▶ [Exercise details] Render the records, from their start through the line containing "вызвать раздражение желудочной слизистой" inclusive, as a JSON list of strings with one string per line. Leave out blank lines.

Items stored from a collection
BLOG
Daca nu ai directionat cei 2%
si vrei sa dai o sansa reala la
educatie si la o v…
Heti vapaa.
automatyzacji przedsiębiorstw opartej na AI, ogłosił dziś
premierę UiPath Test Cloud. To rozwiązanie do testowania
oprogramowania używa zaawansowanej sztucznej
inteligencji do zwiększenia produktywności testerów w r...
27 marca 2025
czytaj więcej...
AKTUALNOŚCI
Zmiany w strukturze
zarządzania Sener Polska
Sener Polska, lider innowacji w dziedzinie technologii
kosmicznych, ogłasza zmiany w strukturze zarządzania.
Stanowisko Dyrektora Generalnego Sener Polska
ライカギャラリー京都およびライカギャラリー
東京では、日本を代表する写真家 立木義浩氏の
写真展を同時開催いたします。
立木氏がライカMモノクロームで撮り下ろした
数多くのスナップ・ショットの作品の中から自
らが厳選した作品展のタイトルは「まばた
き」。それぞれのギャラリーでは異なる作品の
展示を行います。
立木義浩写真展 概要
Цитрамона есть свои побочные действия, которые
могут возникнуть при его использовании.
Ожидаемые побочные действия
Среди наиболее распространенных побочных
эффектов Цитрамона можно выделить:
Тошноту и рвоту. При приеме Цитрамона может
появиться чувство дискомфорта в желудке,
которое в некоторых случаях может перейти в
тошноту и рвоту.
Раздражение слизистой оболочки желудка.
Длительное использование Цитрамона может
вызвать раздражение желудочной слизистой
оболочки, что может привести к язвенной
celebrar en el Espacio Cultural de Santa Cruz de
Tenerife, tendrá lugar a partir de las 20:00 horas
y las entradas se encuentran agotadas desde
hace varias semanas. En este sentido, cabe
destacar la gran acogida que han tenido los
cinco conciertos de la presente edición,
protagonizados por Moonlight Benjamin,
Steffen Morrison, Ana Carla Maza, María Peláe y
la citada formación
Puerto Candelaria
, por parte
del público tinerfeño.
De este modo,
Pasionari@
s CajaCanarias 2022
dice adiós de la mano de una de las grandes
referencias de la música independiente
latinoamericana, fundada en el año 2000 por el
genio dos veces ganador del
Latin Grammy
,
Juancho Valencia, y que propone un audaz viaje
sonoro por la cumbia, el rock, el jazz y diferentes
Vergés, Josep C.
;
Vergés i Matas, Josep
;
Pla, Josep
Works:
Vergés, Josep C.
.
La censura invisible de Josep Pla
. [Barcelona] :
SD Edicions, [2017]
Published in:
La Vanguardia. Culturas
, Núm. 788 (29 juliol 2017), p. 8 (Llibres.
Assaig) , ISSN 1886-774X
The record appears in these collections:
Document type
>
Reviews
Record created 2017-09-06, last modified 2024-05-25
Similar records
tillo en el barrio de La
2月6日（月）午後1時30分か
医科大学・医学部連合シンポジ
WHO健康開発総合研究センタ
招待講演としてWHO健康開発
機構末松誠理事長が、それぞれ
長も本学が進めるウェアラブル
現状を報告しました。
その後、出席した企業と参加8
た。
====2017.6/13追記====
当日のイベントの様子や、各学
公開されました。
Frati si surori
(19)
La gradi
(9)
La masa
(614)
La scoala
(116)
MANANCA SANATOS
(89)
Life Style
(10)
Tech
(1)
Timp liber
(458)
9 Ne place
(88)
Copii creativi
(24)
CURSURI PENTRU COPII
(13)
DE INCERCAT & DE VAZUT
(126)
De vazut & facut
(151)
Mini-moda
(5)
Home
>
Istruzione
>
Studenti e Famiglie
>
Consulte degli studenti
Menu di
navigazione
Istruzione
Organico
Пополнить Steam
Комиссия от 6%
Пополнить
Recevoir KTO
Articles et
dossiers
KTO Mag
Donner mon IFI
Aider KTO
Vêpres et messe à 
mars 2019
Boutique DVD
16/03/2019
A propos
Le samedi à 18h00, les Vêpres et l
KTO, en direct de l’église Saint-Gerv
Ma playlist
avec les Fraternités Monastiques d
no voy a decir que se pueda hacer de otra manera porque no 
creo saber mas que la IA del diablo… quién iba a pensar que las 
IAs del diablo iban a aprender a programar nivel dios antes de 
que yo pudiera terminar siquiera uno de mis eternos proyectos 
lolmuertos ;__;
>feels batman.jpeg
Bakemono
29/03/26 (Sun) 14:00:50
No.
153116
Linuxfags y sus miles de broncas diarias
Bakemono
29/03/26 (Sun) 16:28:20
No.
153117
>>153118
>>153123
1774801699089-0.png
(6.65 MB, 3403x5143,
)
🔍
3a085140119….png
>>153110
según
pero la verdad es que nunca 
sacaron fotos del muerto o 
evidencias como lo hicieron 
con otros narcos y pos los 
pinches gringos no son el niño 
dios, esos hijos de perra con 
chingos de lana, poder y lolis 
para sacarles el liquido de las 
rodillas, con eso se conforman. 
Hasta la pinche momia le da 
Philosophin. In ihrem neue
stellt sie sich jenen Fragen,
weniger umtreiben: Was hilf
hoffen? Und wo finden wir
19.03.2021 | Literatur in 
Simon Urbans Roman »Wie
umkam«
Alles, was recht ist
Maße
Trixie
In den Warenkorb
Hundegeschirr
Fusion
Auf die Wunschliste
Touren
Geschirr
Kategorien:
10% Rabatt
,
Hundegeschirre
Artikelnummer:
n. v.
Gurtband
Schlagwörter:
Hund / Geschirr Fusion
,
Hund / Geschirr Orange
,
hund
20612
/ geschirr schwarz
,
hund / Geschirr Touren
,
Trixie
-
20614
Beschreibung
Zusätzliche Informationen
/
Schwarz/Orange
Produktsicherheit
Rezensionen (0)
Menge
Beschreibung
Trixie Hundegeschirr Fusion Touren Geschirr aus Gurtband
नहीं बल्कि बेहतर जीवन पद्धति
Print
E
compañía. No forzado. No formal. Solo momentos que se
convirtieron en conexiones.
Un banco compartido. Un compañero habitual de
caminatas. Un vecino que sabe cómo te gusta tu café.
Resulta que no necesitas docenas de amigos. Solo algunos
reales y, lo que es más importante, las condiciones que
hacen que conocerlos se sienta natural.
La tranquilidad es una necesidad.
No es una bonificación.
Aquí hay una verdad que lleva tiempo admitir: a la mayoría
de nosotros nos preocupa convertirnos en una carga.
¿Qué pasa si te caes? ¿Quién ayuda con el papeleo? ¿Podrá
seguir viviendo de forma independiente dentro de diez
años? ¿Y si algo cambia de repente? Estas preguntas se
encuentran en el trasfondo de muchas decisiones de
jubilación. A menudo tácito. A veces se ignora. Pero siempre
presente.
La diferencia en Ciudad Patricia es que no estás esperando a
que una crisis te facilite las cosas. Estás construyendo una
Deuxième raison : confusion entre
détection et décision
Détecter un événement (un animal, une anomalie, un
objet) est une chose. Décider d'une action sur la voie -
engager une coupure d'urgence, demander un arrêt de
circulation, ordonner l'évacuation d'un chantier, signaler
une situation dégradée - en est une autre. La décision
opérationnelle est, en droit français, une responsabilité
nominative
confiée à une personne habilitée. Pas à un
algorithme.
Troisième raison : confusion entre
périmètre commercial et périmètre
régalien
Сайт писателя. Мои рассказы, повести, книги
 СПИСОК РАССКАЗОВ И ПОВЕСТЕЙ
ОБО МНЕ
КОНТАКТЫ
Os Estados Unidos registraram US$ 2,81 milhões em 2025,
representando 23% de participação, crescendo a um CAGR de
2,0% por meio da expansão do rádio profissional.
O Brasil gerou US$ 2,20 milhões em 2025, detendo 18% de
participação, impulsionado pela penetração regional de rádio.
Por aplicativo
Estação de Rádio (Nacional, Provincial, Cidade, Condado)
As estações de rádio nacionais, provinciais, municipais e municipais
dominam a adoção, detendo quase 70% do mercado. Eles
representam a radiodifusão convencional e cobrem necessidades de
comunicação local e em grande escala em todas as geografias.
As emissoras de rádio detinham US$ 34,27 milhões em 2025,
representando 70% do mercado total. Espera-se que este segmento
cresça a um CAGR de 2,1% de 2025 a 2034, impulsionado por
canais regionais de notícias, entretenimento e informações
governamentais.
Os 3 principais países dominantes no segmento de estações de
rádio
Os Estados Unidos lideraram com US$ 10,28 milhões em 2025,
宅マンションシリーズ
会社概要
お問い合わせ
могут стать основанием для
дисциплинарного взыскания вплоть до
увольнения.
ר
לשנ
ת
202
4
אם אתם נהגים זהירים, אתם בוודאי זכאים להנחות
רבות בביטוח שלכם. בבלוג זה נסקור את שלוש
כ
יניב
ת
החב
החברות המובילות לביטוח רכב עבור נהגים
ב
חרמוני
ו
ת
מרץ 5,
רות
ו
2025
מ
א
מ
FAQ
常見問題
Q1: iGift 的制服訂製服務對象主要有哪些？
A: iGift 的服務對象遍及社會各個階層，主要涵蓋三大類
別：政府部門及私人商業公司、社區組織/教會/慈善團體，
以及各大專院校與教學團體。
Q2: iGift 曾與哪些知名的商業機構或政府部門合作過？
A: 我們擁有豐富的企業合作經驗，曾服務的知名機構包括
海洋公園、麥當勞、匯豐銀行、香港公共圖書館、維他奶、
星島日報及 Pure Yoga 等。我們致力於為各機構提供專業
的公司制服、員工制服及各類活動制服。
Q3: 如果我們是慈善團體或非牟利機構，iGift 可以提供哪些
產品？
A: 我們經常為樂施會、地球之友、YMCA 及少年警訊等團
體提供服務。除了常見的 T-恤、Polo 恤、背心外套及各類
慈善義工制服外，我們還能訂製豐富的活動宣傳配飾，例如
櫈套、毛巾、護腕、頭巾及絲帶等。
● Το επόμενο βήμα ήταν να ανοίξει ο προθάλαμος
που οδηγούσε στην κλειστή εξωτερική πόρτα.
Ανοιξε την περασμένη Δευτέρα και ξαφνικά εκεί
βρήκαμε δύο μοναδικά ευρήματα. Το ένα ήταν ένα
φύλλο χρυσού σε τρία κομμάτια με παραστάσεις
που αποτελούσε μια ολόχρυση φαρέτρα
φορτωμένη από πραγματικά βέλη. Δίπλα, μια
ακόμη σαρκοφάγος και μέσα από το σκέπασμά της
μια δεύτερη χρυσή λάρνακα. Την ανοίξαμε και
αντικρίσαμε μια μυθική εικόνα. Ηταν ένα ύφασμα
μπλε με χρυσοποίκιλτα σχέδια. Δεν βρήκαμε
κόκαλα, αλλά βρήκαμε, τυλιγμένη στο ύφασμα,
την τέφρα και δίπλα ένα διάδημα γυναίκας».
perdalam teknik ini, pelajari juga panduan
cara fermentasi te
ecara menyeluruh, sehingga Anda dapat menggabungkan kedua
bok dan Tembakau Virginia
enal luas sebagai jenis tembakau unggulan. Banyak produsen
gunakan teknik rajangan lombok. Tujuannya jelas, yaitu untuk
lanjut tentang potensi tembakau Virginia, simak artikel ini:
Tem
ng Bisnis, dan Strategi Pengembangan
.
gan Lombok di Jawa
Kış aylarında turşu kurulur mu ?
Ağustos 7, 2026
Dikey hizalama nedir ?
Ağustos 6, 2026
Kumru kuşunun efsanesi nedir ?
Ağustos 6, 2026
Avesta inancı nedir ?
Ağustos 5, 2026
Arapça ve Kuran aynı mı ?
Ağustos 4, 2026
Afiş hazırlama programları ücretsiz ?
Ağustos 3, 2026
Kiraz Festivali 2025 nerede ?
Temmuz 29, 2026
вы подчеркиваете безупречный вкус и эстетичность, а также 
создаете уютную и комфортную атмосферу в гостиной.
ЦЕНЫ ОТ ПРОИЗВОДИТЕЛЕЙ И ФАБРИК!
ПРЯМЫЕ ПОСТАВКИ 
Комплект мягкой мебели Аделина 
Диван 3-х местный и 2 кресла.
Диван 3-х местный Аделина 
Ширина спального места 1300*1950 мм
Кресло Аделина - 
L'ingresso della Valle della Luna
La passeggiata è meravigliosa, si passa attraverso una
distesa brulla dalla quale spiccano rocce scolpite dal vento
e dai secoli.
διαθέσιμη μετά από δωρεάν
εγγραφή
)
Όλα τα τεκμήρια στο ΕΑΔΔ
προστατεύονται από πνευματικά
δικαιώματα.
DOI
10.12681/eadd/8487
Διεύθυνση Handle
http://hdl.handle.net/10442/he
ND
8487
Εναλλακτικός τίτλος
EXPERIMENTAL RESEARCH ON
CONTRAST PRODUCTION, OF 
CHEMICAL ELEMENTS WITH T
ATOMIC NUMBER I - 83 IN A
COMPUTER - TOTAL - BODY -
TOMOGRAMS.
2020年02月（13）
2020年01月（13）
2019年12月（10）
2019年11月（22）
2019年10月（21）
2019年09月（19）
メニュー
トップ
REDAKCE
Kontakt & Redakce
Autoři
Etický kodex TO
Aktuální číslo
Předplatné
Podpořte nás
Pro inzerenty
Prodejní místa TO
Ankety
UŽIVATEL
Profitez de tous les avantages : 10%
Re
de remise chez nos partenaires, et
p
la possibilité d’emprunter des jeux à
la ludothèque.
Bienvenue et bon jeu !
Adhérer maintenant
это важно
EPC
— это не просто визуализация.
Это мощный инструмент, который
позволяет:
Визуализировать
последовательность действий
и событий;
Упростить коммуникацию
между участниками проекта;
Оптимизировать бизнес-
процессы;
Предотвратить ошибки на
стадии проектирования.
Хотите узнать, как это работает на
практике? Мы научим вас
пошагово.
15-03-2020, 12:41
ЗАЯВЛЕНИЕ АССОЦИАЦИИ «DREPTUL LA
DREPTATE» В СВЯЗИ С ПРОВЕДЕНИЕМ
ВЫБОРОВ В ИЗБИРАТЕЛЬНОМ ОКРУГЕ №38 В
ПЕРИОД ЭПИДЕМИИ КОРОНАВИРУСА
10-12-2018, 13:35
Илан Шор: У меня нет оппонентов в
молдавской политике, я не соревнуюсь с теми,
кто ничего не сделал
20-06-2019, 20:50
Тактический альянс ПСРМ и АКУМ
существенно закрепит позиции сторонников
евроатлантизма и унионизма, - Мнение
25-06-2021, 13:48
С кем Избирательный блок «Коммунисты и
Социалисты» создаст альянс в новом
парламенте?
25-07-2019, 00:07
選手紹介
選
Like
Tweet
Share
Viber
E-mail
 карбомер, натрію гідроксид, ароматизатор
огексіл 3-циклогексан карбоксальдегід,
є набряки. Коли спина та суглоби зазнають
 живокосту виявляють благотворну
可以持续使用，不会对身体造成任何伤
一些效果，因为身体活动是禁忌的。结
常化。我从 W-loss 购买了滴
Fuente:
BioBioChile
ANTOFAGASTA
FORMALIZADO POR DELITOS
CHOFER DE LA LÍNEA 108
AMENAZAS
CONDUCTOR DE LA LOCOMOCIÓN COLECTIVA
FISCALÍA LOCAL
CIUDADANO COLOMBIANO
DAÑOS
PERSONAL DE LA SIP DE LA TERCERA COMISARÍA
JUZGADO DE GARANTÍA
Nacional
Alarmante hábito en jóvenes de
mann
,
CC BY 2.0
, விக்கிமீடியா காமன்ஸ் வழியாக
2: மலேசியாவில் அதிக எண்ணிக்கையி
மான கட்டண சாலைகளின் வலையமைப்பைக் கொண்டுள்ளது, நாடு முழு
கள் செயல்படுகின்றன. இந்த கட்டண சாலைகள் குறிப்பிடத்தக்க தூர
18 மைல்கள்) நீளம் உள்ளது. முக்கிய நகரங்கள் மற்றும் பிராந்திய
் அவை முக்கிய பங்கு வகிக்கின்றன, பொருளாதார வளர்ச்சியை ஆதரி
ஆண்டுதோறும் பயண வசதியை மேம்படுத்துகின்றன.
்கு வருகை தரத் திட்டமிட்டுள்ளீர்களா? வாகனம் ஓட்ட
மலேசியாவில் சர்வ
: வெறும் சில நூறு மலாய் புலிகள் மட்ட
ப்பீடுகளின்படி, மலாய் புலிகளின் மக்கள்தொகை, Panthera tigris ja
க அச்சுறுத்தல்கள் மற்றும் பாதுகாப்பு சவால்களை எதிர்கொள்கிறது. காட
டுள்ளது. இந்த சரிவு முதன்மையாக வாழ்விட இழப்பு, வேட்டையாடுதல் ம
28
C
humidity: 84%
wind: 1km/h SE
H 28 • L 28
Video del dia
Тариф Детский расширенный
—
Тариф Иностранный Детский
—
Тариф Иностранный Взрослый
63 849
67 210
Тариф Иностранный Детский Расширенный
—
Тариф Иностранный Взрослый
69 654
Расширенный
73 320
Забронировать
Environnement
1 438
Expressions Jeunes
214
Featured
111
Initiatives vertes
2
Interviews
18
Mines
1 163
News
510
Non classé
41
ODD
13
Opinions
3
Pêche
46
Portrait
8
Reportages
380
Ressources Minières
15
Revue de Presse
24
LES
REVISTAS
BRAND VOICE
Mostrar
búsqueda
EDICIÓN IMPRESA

▶ [Result for this task]
[
  "BLOG",
  "Daca nu ai directionat cei 2%",
  "si vrei sa dai o sansa reala la",
  "educatie si la o v…",
  "Heti vapaa.",
  "automatyzacji przedsiębiorstw opartej na AI, ogłosił dziś",
  "premierę UiPath Test Cloud. To rozwiązanie do testowania",
  "oprogramowania używa zaawansowanej sztucznej",
  "inteligencji do zwiększenia produktywności testerów w r...",
  "27 marca 2025",
  "czytaj więcej...",
  "AKTUALNOŚCI",
  "Zmiany w strukturze",
  "zarządzania Sener Polska",
  "Sener Polska, lider innowacji w dziedzinie technologii",
  "kosmicznych, ogłasza zmiany w strukturze zarządzania.",
  "Stanowisko Dyrektora Generalnego Sener Polska",
  "ライカギャラリー京都およびライカギャラリー",
  "東京では、日本を代表する写真家 立木義浩氏の",
  "写真展を同時開催いたします。",
  "立木氏がライカMモノクロームで撮り下ろした",
  "数多くのスナップ・ショットの作品の中から自",
  "らが厳選した作品展のタイトルは「まばた",
  "き」。それぞれのギャラリーでは異なる作品の",
  "展示を行います。",
  "立木義浩写真展 概要",
  "Цитрамона есть свои побочные действия, которые",
  "могут возникнуть при его использовании.",
  "Ожидаемые побочные действия",
  "Среди наиболее распространенных побочных",
  "эффектов Цитрамона можно выделить:",
  "Тошноту и рвоту. При приеме Цитрамона может",
  "появиться чувство дискомфорта в желудке,",
  "которое в некоторых случаях может перейти в",
  "тошноту и рвоту.",
  "Раздражение слизистой оболочки желудка.",
  "Длительное использование Цитрамона может",
  "вызвать раздражение желудочной слизистой"
]